Public Provident Fund Scheme
Public Provident Fund Scheme (PPF)
Public Provident Fund scheme is an investment platform that offers substantial savings (tax based or otherwise) to the investor. The scheme was initiated in 1968 by the Ministry of Finance with the object of mobilizing minor funds by providing an investment that renders reasonable returns with income tax benefits. As the scheme has got the backing of the Central Government, investors will be benefited with a sovereign guarantee for the principal and interest earned by them. Call it archaic or an initiative of a different era, PPF hasn’t ceased to be the preferred avenue for investors. This article is an in-depth analysis of the scheme.
Eligibility
A PPF account can be opened by all individuals for either themselves or on behalf of minors. The only prohibition with respect to the scheme is that it cannot be opened in the name of a Hindu Undivided Family (HUF).
A PPF account for a minor can be opened by either of his/her parents. Grandparents can don the responsibility if they are appointed as the legal heirs of the deceased parents.
Avenues for Enrollment
Interested investors can enroll themselves into the scheme by opening an online account at any of the nationalized public sector banks in the country or at post offices and other financial centers such as private banks. The account can be initiated by furnishing the relevant documents, as well as remitting the initial sum of interest and submitting an application in Form A.
We have herewith enclosed a sample application form for your reference.
Form AAccount Initiation Charges
PPF account can be initiated by remitting a fee of Rs. 100, in addition to the minimum deposit of Rs. 500.
Number of Accounts
An individual is only entitled for a single account, and a declaration stating the same must be provided in the application form.
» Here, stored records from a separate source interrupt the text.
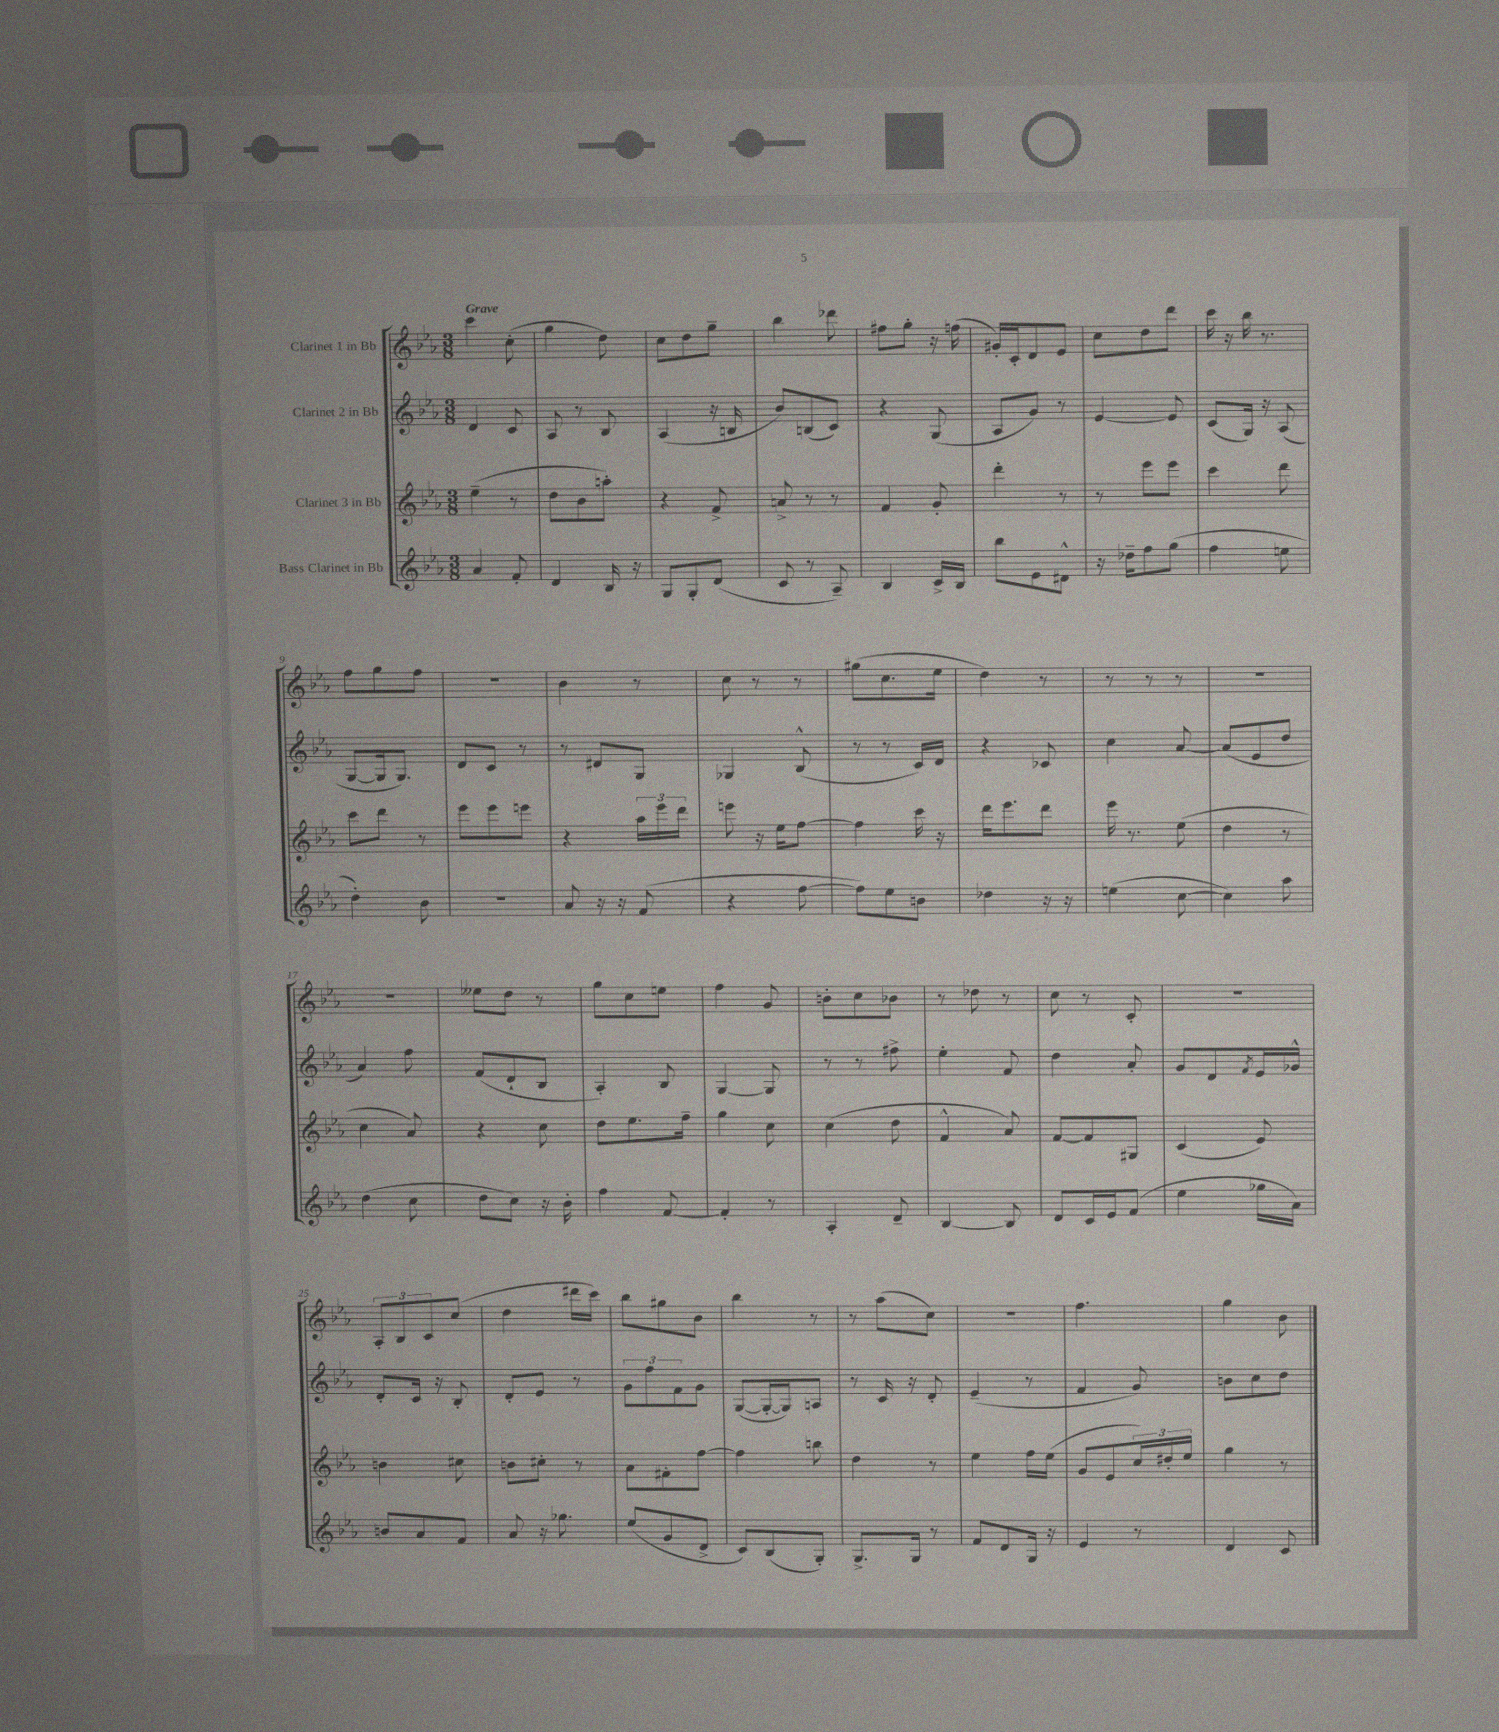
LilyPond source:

<<
\new StaffGroup <<
\new Staff = "s0" \with { instrumentName = "Clarinet 1 in Bb" } {
    \clef treble \key ees \major \numericTimeSignature \time 3/8 \tempo "Grave"
    c'''4 c''8-.( |
    g''4 d''8) |
    c''8 d''8 g''8-- |
    bes''4 des'''8 |
    fis''8 g''8-. r16 f''16( |
    gis'16-.) c'16-. d'8 ees'8 |
    c''8 d''8 d'''8 |
    c'''16 r16 bes''16 r8. |
    f''8 g''8 f''8 |
    R4. |
    bes'4 r8 |
    c''8 r8 r8 |
    gis''8( c''8. ees''16 |
    d''4) r8 |
    r8 r8 r8 |
    R4. |
    R4. |
    eeses''8 d''8 r8 |
    g''8 c''8 e''8 |
    f''4 g'8 |
    b'8-. c''8 bes'8 |
    r8 des''8 r8 |
    c''8 r8 c'8-. |
    R4. |
    \tuplet 3/2 { aes8-. bes8 c'8 } c''8( |
    d''4 dis'''16 c'''16) |
    bes''8 gis''8 bes'8 |
    bes''4 r8 |
    r8 aes''8( c''8) |
    R4. |
    f''4. |
    g''4 bes'8 \bar "|." |
}
\new Staff = "s1" \with { instrumentName = "Clarinet 2 in Bb" } {
    \clef treble \key ees \major \numericTimeSignature \time 3/8
    d'4 c'8 |
    aes8 r8 bes8 |
    aes4( r16 b16 |
    bes'8) b8( c'8) |
    r4 g8( |
    aes8 g'8) r8 |
    ees'4~ ees'8 |
    c'8( g16) r16 aes8( |
    g8~ g16 g8.) |
    d'8 c'8 r8 |
    r8 dis'8 g8 |
    ges4 bes8-^( |
    r8 r8 c'16) d'16 |
    r4 ces'8 |
    c''4 aes'8~ |
    aes'8( ees'8 d''8 |
    aes'4) f''8 |
    f'8( d'8-! bes8 |
    aes4-.) bes8 |
    g4~ g8 |
    r8 r8 fis''8-> |
    ees''4-. f'8 |
    d''4 aes'8-. |
    g'8 d'8 \acciaccatura { f'8 } ees'16 ges'16-^ |
    d'8-. c'16 r16 bes8-. |
    d'8-. ees'8 r8 |
    \tuplet 3/2 { g'8 f''8 f'8 } g'8 |
    g8~( g16~-. g16) a8 |
    r8 c'16 r16 d'8-. |
    ees'4--( r8 |
    f'4 g'8) |
    b'8 c''8 d''8 \bar "|." |
}
\new Staff = "s2" \with { instrumentName = "Clarinet 3 in Bb" } {
    \clef treble \key ees \major \numericTimeSignature \time 3/8
    ees''4--( r8 |
    d''8 bes'8 a''8-.) |
    r4 f'8-> |
    a'8-> r8 r8 |
    f'4 g'8-. |
    d'''4-. r8 |
    r8 ees'''8 ees'''8 |
    c'''4 d'''8 |
    c'''8 d'''8 r8 |
    ees'''8 ees'''8 e'''8 |
    r4 \tuplet 3/2 { aes''16 ees'''16 d'''16 } |
    e'''8 r16 ees''16 f''8~ |
    f''4 c'''16 r16 |
    d'''16 ees'''8. d'''8 |
    ees'''16 r8. ees''8( |
    d''4 r8 |
    c''4 aes'8) |
    r4 c''8 |
    d''8 ees''8. f''16-- |
    g''4 c''8 |
    c''4( d''8 |
    f'4-^ aes'8) |
    f'8~ f'8 gis8 |
    c'4( ees'8) |
    b'4 cis''8 |
    b'8 cis''8-. r8 |
    aes'8 fis'8-. f''8~ |
    f''4 b''8 |
    d''4 r8 |
    ees''4 f''16 ees''16( |
    g'8 ees'8 \tuplet 3/2 { c''16) dis''16-. ees''16 } |
    g''4 r8 \bar "|." |
}
\new Staff = "s3" \with { instrumentName = "Bass Clarinet in Bb" } {
    \clef treble \key ees \major \numericTimeSignature \time 3/8
    aes'4 f'8-. |
    d'4 bes16 r16 |
    g8 g8-. d'8( |
    c'8 r8 aes8--) |
    bes4 c'16-> bes16 |
    bes''8 ees'8 dis'8-^ |
    r16 des''16-- f''8 g''8( |
    f''4 e''8 |
    d''4-.) bes'8 |
    R4. |
    aes'8 r16 r16 f'8( |
    r4 f''8~ |
    f''8) ees''8 b'8 |
    des''4 r16 r16 |
    e''4( c''8~ |
    c''4) aes''8 |
    d''4( c''8 |
    d''8 c''8) r16 bes'16-. |
    f''4 f'8~ |
    f'4-. r8 |
    aes4-. d'8-- |
    bes4~ bes8 |
    d'8 c'16 ees'16 f'8( |
    ees''4 ges''16 aes'16) |
    b'8 aes'8 f'8 |
    aes'8 r16 ges''8. |
    ees''8( g'8 d'8-> |
    c'8) bes8( g8-.) |
    g8.-> g16 r8 |
    f'8 d'8 g16 r16 |
    ees'4 r8 |
    d'4 c'8 \bar "|." |
}
>>
>>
If the subscriber opens two accounts, the second account will be considered redundant. However, the accounts can be amalgamated if the Ministry of Finance approves it.
Revival of Deactivated Account
Non-contribution to the funds for a certain period of time will deactivate the account. The account can be re-activated by paying a fee of Rs. 50 for each inactive year of contribution, in addition to the a deposit of Rs. 500 for each year of default i.e. the years of non-contribution
Permitted Investment Limit
The subscriber is entitled to deposit an amount ranging between Rs. 500 and Rs. 1,50,000 per annum. The deposits can either be remitted in installments or as a one-time payment. Contributions above Rs. 1.5 lakhs will not incur any interests and will be refunded to the subscriber.
Frequency of Deposits
The deposits can be made each month throughout the year, or in other words, on a monthly basis. The investor is advised to deposit the payments by the 5th of every month to avail the complete interest for the particular month.
Duration of the Scheme
The scheme is usually designed for a span of 15 years. The subscriber may choose to extend the same for blocks of five years.
Current Rate of Interest
The rate of interest currently stands at 7.6% per annum, though it is subject to changes on a quarterly basis.Interest is calculated on the yield of government securities.
Type of Interest Accrued on Investments
The Government of India provides compound interests to these funds. This is more advantageous to the taxpayers as interests are calculated on the latest principle, as opposed to simple interest wherein the principle remains affixed for every year in succession.
The Provision of Loans
Loan facilities are extended to the subscriber from the third financial year up to the fifth financial year. Subscribers who have availed loans will be charged an interest of 2% over the prevailing PPF interest. The second loan can only be obtained if the first one is fully repaid. Inactive or discontinued accounts, or for that matter the accounts which are prime for withdrawals wouldn’t be accorded with the provision of loans.
Tax Benefits
The subscriber is benefited with tax benefits under Section 88 of the Income Tax Act. Income from interests and the outstanding credits are completely exempted from income tax and wealth tax, respectively.
Appointing Nominees
The subscriber may nominate the account in favor of one or more persons. The subscriber is also entitled to determine the shares of the nominees so appointed.
Options on Maturity
The subscriber is vested with the following options upon the expiry of the maturity period:
- Withdrawal of all funds.
- Extension of account without making any further contributions.
- Extension of account by making additional contributions.
Premature Closure of Account
PPF accounts can be prematurely closed upon five years of opening it for reasons connected with treatment of serious ailments of the account holder or the dependents, provided the relevant documents are produced from the competent medical authority. Premature closure is also allowed for education purposes on furnishing of documents and fee bills that confirms the admission of the subscriber or a minor in an educational institution in India or abroad.
Withdrawal after Maturity Period
The deposited funds can be withdrawn after the period of maturity, which is after 15 years or beyond. The deposits so withdrawn wouldn’t be incurred with any taxes.